8月○日 アメリカ幻想の崩壊

 おそらくイラク戦争をきっかけに、アメリカは国際社会からの信頼を喪失した。それまでアメリカに抱いていたイメージの悪化は誰にも食い止められない。アメリカ国内に存在する反ブッシュ感情は、そうした現象に対するブッシュ政権への怒りと、わが子を戦場に送り出している親たちの怒りがない交ぜになっているのである。
 私自身、ワシントンで1年暮らしてみて、アメリカへのイメージを変えざるを得なかった。外交についてだけではない。20年以上前、カリフォルニアの青空の下、UCLAでノーテンキに英語を学んだ時には抱いたアメリカへの印象が音を立てて崩れたのである。日本社会のように否定されることがなく、チャレンジ精神を刺激し、誰もが応援団になってくれる寛大な社会。これが私の得た印象だった。それを規定したのは、LAのホストファミリーであり、UCLAのエクステンションの先生たちであり、このプログラムのために働いていたアメリカ人の先輩たちであった。
 しかし、社会人として実際に肌で感じたアメリカは、十分に閉鎖的だった。なにより大学院のブランドで若者の将来が決定づけられ、結果、アメリカ社会が用意したシステムにうまくビルトインされた人間にはきわめて居心地よく、それがなければカネとコネでのし上がるしかない社会。逆にいえば、お金さえあれば、アフリカ人でもアジア人でも、それなりの教育を受けてアメリカ人として生きていく方法が残されている。だが、貧しければ、一生、皿洗いで終わらなければならない。
 アメリカ的システムに寄り添って出世した人たちには露骨にあることだが、自分たちは正しいと言われないと機嫌が悪い。大学教授、元大使、外交官、官僚といった人種である。自分を称え、媚びる人間は可愛いということだ。これは外交においても同じ。アメリカを尊敬し、感謝し、媚びる国には親切だ。だから、小泉政権は評判がいい。しかし、少なくとも経済力の上では脅威となりうる日本は、民主化途上国ほど可愛くはない。アメリカの方針に逆らえば、とことんそれをつぶしにかかる。
 どの組織も日本よりもはるかに官僚的で融通がきかない。最初にイエスと言ったからといって信じてついていけば、最後にノーと言われて、それまでの努力が水の泡ということはめずらしくない。

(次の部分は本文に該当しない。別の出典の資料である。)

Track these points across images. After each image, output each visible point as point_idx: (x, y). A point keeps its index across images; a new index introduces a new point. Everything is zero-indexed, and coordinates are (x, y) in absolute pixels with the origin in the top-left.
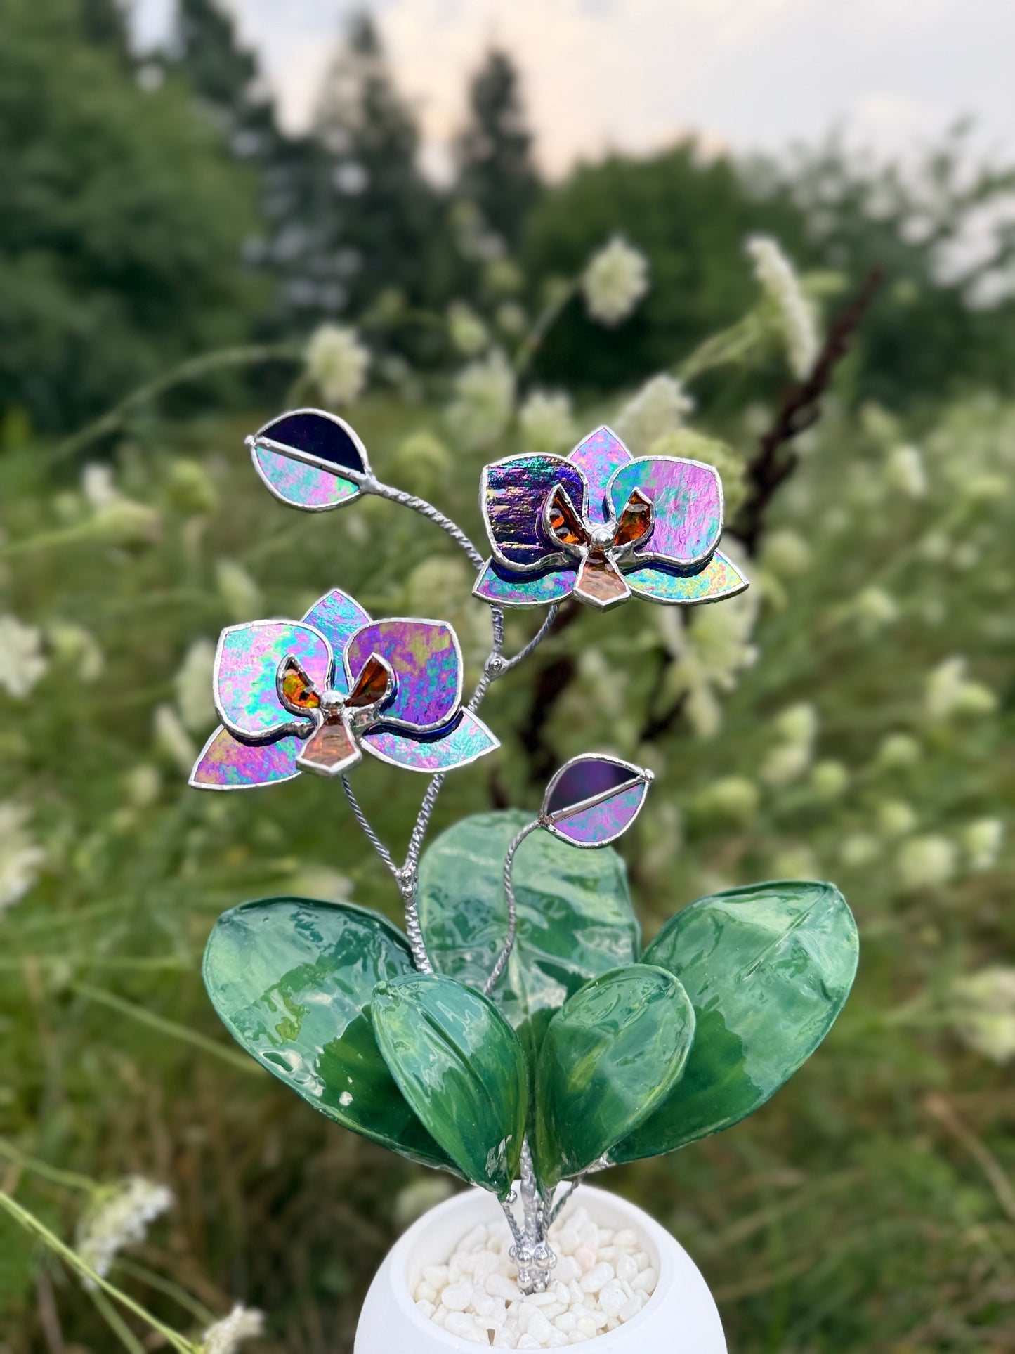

 入り口では、にこやかに迎え入れられ、機会均等に見えて、実は持てる者が持たざる者から「剥ぎ取る」アングロサクソン的弱肉強食社会なのである。結果、相手を信用できず、自分を守るために攻撃的にならざるを得ない。一人の人間の性格をゆがめるのに十分な社会である。いい人でいると火傷を負う。常に二重三重のチャンスを張り巡らせ、一方を取り逃がしても、他方を生かすくらいの覚悟がいる。
 これが実はアメリカ社会の本質だったのか、社会が変容した結果アメリカの寛大さが失われつつあるのか―。少なくとも、冷戦終結からアメリカ社会が大きく変容したことは否めない。
 問題は、グローバリゼーションの名の下、そうした価値観を国際社会に普遍化しようとしていることだ。小泉・竹中改革の果ての弱肉強食社会が日本のあるべき姿なのか。さりとてアメリカのパワーに抗する術はなく、その中で日本のとるべき道を早急に模索しないと、取り返しがつかなくなるように感じている。